Sadly, my gorgeous girly cham Amy had to be put to sleep last weekend. She had pneumonia back in January which we thought she had recovered from, but a few weeks ago she developed swelling in front f her eye turrets. She had various treatment at the vet, including eye drops and vitamin and antibiotic injection. She took a turn for the worse on Friday evening and had bloody mucous coming from her nose and mouth. I rushed her to the vets where she was admitted to intensive care overnight. Sadly, the next morning she was just so weak the vet said that there was nothing else he could do so we agreed to put her to sleep. I had a post mortem done on her which revealed infection in most of her organs plus internal bleeding. Poor baby didn't stand a chance, despite being given antibiotics again.

She ha d a good life for a female though - she was 3 years old and had only laid one clutch of infertile eggs. I loved her to bits - she was such a sweet and friendly chameleon. I got her back in 2009 from Daddycool on here. 

This is her very first photo the day I brought her home - a tiny, scared little green thing, all eye balls and stick legs, bless her!










and this is my favourite photo of my pretty girl.
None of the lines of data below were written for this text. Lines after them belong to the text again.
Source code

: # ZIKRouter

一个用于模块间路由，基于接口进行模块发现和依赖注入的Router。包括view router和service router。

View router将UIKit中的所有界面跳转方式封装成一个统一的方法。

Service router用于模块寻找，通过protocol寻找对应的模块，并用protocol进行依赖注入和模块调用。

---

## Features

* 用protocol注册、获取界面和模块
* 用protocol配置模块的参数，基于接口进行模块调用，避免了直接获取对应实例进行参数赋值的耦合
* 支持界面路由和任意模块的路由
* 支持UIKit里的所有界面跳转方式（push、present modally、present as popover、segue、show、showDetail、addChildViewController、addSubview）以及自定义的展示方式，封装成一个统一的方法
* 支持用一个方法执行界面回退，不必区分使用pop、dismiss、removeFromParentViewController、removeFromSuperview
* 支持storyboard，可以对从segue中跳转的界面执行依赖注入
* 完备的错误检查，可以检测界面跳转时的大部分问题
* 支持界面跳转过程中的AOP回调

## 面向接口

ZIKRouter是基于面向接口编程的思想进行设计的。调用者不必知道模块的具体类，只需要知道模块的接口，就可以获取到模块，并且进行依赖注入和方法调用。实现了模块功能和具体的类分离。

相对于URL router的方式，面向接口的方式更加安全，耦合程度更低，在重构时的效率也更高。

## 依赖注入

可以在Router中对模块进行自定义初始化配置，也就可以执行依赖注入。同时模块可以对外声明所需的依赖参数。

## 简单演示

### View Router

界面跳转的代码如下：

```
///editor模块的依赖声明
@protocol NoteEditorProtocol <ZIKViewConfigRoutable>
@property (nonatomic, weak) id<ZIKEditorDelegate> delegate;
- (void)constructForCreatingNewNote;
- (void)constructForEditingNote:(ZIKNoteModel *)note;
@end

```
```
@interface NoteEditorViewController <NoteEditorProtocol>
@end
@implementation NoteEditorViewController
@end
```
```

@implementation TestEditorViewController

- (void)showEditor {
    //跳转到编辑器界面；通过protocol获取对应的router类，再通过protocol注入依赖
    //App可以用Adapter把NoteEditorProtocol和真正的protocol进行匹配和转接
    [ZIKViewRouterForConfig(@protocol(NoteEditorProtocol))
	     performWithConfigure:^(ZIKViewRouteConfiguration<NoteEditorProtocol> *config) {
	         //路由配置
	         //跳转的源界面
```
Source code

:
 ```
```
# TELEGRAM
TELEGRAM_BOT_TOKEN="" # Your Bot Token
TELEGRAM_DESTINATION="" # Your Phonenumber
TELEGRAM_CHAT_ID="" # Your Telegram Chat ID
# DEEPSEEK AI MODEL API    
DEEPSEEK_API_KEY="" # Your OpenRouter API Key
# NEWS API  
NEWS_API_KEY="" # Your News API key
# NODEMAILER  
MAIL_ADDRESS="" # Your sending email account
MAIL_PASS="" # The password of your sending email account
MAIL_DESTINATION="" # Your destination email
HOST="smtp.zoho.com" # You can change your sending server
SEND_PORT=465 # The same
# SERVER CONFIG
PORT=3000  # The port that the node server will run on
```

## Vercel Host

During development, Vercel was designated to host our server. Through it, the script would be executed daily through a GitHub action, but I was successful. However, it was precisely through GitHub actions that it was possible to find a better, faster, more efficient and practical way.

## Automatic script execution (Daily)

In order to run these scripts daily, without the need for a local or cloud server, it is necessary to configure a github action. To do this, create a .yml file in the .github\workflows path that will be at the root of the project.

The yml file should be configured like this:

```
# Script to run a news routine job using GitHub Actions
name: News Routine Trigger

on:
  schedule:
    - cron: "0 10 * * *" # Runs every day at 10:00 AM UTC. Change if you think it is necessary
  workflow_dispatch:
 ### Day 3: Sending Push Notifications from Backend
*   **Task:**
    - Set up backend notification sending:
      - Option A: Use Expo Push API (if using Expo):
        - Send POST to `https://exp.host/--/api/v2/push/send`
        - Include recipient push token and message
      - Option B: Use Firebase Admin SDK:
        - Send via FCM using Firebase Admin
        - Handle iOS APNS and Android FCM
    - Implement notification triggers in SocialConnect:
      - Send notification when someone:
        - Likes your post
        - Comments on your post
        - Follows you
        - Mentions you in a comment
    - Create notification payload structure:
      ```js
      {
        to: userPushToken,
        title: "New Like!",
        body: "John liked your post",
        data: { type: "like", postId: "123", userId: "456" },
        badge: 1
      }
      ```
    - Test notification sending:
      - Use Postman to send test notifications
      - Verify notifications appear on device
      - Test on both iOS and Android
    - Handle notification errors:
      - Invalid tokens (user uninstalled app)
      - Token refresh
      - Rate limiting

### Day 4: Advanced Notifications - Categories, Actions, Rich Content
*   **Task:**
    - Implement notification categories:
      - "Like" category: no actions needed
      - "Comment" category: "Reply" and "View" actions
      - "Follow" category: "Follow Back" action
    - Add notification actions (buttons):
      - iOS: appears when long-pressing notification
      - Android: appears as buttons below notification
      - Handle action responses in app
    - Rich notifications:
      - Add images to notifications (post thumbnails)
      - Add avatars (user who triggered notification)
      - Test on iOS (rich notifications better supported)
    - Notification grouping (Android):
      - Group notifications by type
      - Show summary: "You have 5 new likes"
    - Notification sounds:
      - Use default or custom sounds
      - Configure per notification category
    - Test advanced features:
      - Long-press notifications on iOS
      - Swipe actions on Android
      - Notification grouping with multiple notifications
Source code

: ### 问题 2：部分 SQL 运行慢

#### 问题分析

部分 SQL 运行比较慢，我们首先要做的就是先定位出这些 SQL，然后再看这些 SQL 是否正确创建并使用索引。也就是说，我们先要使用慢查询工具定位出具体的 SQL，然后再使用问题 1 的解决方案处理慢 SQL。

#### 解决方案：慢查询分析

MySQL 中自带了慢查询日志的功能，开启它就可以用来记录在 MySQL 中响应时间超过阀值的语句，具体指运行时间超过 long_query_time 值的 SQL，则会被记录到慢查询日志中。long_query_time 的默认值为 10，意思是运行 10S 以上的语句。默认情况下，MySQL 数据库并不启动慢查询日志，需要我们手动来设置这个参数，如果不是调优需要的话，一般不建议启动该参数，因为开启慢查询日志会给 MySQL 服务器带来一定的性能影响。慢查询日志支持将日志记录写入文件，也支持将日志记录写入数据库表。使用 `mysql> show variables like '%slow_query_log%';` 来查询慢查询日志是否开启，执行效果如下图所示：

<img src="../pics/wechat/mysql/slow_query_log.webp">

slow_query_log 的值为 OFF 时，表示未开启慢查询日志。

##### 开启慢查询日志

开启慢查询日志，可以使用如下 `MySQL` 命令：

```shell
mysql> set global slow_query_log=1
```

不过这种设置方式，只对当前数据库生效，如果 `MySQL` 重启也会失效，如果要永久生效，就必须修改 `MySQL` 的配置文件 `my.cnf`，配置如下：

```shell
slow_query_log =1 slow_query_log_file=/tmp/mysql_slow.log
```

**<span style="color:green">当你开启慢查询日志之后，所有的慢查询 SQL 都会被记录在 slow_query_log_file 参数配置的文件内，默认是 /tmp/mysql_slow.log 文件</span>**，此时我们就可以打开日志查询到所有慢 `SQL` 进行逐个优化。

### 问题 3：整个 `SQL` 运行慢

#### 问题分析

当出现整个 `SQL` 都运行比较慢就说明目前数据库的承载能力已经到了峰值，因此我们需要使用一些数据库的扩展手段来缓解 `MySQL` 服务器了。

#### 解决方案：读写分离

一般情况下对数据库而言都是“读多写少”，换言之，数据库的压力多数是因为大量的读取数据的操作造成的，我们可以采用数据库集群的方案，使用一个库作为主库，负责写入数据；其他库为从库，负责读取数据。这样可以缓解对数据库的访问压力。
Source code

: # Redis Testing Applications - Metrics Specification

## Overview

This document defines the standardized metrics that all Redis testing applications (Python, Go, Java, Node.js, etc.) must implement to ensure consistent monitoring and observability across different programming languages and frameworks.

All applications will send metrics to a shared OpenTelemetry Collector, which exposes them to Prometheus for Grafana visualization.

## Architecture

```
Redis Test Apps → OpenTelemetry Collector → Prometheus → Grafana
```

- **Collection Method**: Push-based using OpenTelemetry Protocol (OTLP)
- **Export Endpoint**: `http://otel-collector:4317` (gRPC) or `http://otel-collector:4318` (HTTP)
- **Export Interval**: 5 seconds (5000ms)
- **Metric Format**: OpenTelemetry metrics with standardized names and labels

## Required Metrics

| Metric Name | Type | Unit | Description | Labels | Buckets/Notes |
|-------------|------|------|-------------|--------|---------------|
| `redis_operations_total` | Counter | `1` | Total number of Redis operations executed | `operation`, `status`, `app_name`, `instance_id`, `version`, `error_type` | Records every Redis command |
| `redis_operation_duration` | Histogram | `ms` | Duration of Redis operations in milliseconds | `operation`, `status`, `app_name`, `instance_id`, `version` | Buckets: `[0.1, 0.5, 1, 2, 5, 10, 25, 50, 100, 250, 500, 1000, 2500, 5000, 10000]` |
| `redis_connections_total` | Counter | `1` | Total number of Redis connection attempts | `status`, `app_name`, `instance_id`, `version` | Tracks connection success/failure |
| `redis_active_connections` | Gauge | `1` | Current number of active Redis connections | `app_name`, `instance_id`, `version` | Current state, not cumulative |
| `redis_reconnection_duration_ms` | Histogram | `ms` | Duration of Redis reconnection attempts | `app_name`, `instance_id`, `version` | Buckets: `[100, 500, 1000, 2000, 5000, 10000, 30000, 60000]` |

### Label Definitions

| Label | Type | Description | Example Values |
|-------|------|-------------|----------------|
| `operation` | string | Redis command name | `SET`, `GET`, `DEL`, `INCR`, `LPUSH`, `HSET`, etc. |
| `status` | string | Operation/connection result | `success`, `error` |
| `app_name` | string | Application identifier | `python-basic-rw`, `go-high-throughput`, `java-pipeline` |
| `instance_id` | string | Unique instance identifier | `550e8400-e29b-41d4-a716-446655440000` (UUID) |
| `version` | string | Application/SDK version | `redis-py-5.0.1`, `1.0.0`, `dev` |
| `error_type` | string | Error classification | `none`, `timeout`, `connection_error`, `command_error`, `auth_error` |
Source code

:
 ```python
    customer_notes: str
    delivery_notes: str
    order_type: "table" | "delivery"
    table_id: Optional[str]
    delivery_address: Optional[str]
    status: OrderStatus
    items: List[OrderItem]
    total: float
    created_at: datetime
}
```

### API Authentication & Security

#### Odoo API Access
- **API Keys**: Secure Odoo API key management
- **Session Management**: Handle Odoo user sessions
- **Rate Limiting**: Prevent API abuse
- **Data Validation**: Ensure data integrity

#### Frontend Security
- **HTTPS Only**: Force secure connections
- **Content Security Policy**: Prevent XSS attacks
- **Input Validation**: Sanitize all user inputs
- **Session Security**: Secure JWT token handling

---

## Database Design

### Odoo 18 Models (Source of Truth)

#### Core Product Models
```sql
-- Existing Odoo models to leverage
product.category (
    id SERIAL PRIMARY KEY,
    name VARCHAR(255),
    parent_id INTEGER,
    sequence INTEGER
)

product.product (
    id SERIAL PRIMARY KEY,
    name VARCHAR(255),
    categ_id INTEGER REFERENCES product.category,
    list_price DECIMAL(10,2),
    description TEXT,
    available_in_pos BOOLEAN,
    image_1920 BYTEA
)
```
She is now at the Rainbow Bridge with Tommy and Lily.


----------



## VixxieandTrixxie (Mar 20, 2012)

So sorry to hear, she was so pretty.


----------



## Tombo46 (Aug 5, 2010)

Damn : ( really sorry to hear this. You did a lot more than most keepers so at least you have no regrets. Chin up.

All the best

Tom


----------



## sue59 (Oct 31, 2010)

I am so sorry to hear your sad news, they are such characters ,and I know you loved her.


----------



## mstypical (Feb 16, 2011)

That first photo of her is just lovely! You did all you could, hope you're ok.


----------



## Loubear (Apr 22, 2012)

so sorry


----------



## misshissy (May 5, 2011)

R.I.P beautiful girl xx


----------